> _STUDY TEXT_
Polish anecdotes

Stashka (Florian’s sister)

After stopping in Przemysl, we were supposed to drive all the way to Wroclaw (completely opposite direction on the map) and interview Florian’s sister before going back to Warsaw. The trip would require filming during the day and then driving twice overnight. Can I just say that it’s not exactly our favorite thing to do?

Since our stay in Przemysl took unexpected dimensions and we decided to stay longer, Olia had to call Florian’s sister Stashka and postpone her interview until Sunday. It was hard enough convincing her to give us an interview in the first place, and I am learning that dealing with 80-something year olds requires unlimited time and patience. So Olia called her and tried to explain that we will need to postpone her interview for a day if possible, but since her Polish is getting rusty, she managed to tell her that she is coming from the state (she meant States as in USA but apparently said state as in government) with her “Partnerka” (also meant to say co-director but apparently said sexual partner).

So… this old Polish lady, already very suspicious of Ukrainians who allegedly killed her family, understood that there is this woman coming from the Ukrainian government with her lesbian lover to interview her. Do I need to specify that we didn’t get the interview?

This actually wasn’t quite so bad since we had already settled for another Polish character in Przemysl named Suzanna.


Suzanna is a ninety something year old Polish woman with such a strong character and such great storytelling skills that I was mesmerized by listening to her even though I could not understand anything. (I really don’t know why they don’t teach Ukrainian and Polish in Lebanese schools, it would have made everybody’s life easier now!)

> _EXCERPTED DATA_
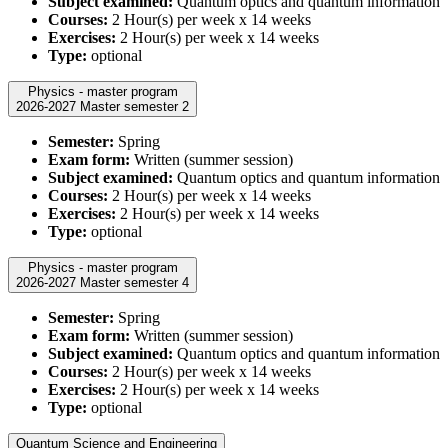
Subject examined:
Quantum optics and quantum information
Courses:
2 Hour(s) per week x 14 weeks
Exercises:
2 Hour(s) per week x 14 weeks
Type:
optional
Physics - master program
2026-2027 Master semester 2
Semester:
Spring
Exam form:
Written (summer session)
Subject examined:
Quantum optics and quantum information
Courses:
2 Hour(s) per week x 14 weeks
Exercises:
2 Hour(s) per week x 14 weeks
Type:
optional
Physics - master program
2026-2027 Master semester 4
Semester:
Spring
Exam form:
Written (summer session)
Subject examined:
Quantum optics and quantum information
Courses:
2 Hour(s) per week x 14 weeks
Exercises:
2 Hour(s) per week x 14 weeks
Type:
optional
Quantum Science and Engineering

> _WHAT YOU WILL DO_
[a] In the Polish anecdotes text, until what day did Olia try to postpone Stashka's interview?
[b] Repeat word for word the passage of the Polish anecdotes text from "So… this old" up to and including "Przemysl named Suzanna.".

> _TASK RESPONSES_
[a] Sunday

[b]
So… this old Polish lady, already very suspicious of Ukrainians who allegedly killed her family, understood that there is this woman coming from the Ukrainian government with her lesbian lover to interview her. Do I need to specify that we didn’t get the interview?

This actually wasn’t quite so bad since we had already settled for another Polish character in Przemysl named Suzanna.